[EXERCISE BRIEF]:
Among the lines below, count those with "left". Give only the number.

[SOURCE MATERIAL]:
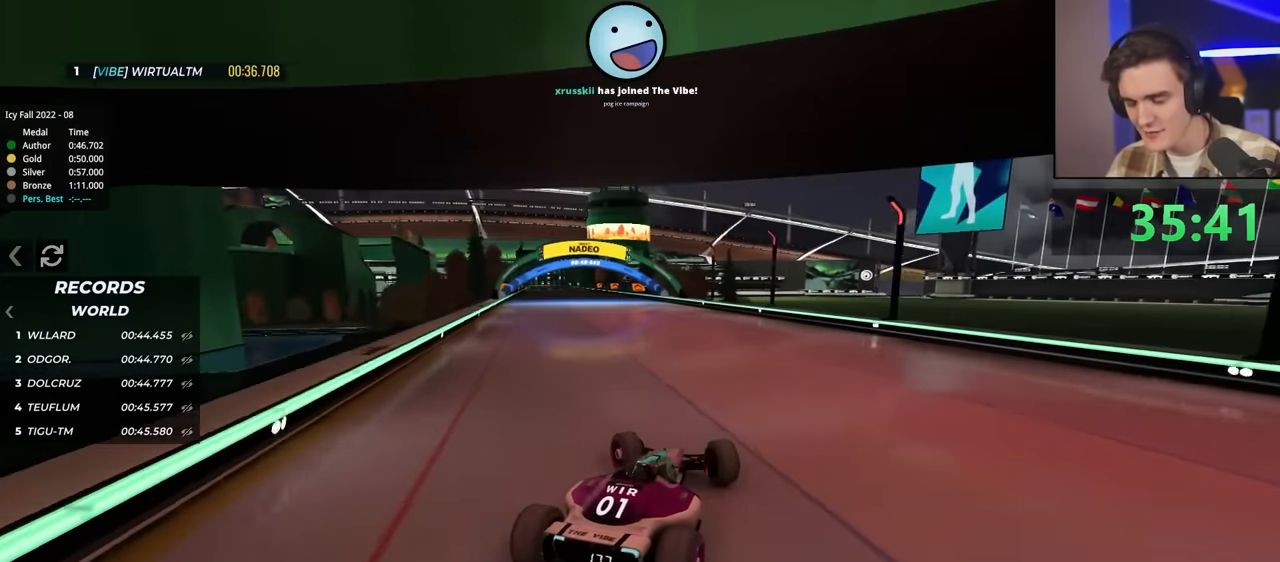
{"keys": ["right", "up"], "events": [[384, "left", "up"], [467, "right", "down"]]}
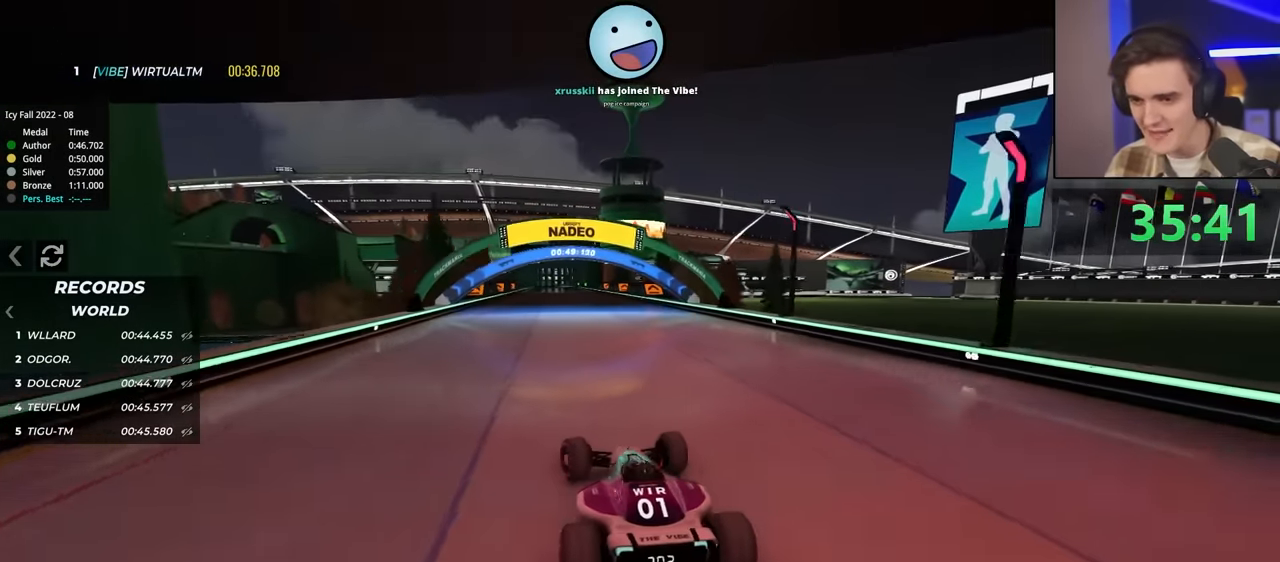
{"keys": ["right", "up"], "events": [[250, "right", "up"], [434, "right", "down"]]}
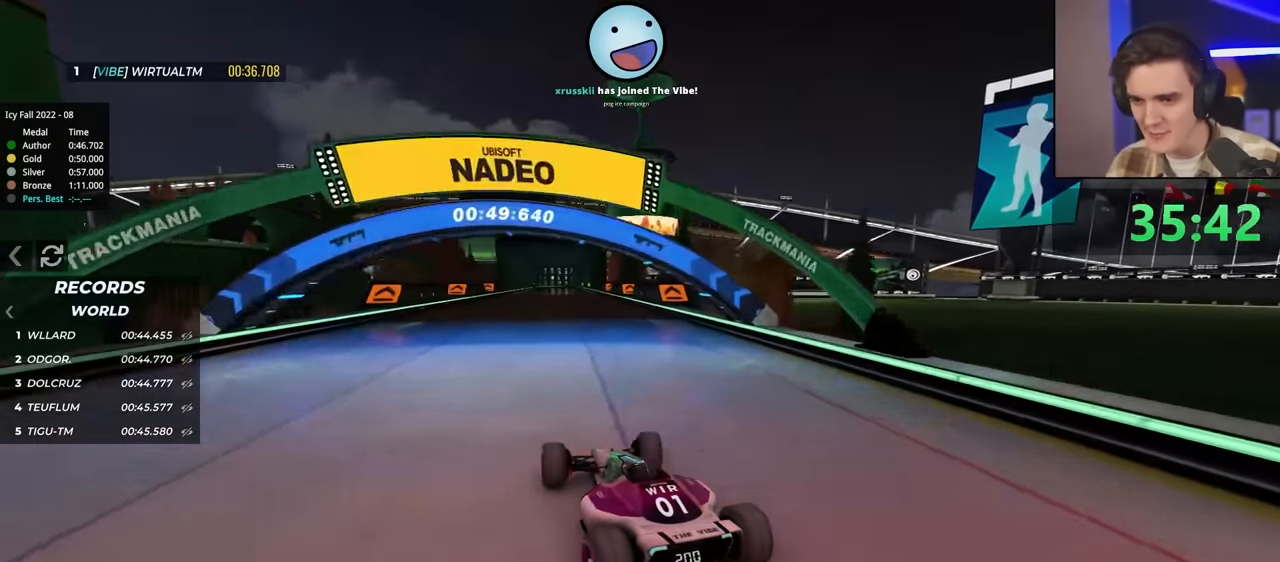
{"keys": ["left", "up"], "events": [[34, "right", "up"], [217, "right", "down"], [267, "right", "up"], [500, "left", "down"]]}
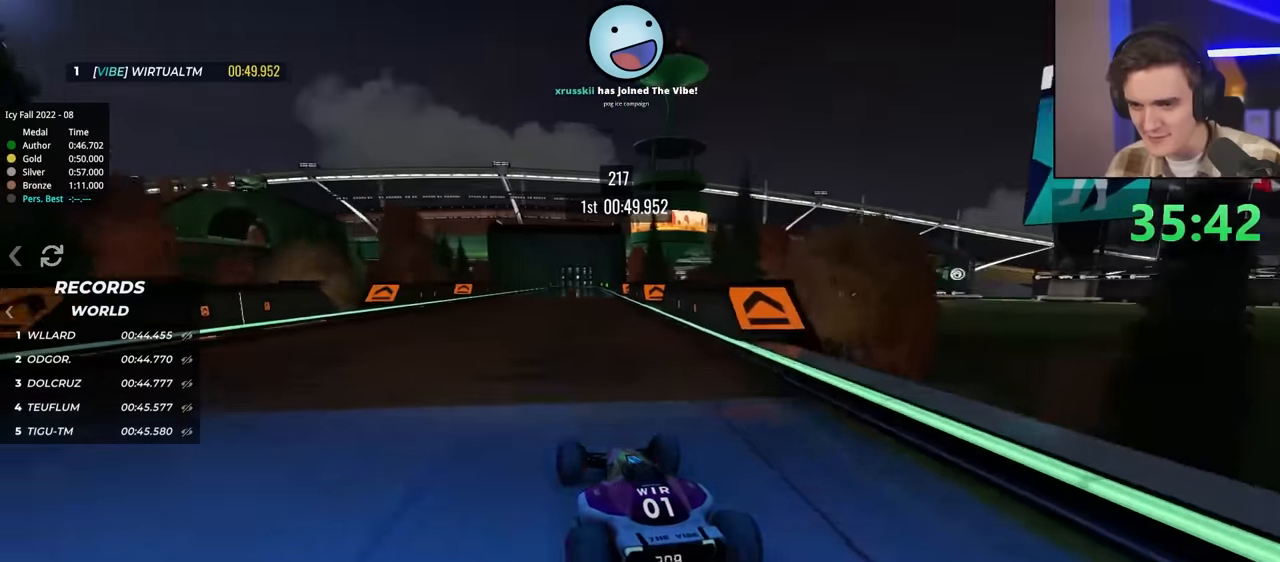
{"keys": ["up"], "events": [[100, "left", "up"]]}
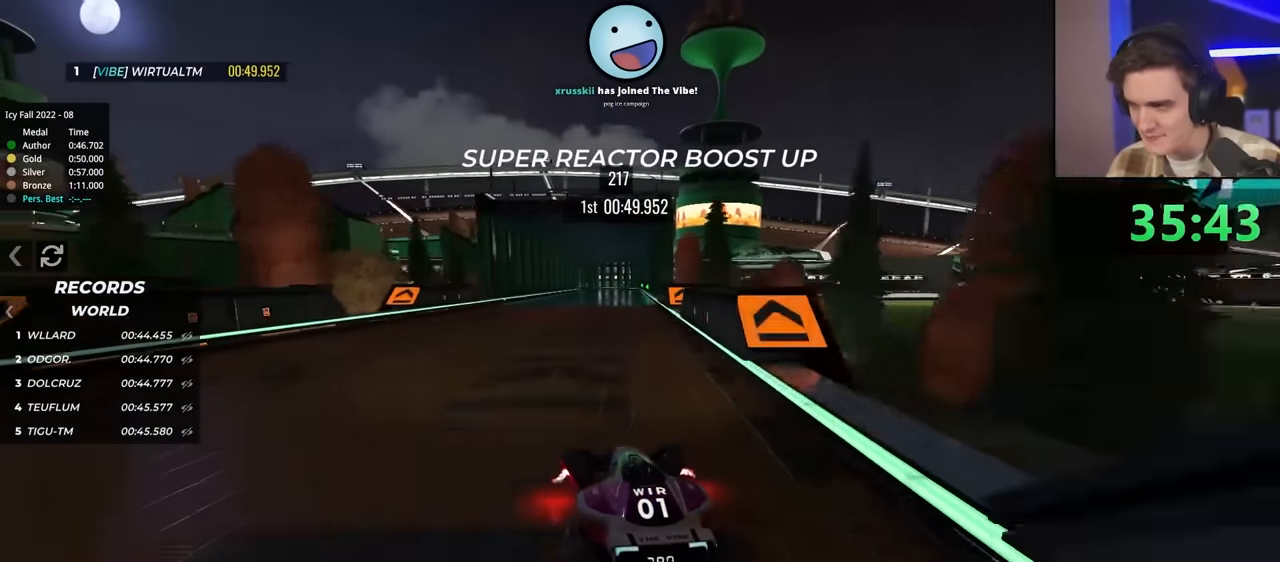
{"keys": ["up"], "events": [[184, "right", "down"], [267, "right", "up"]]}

[ANSWER]:
3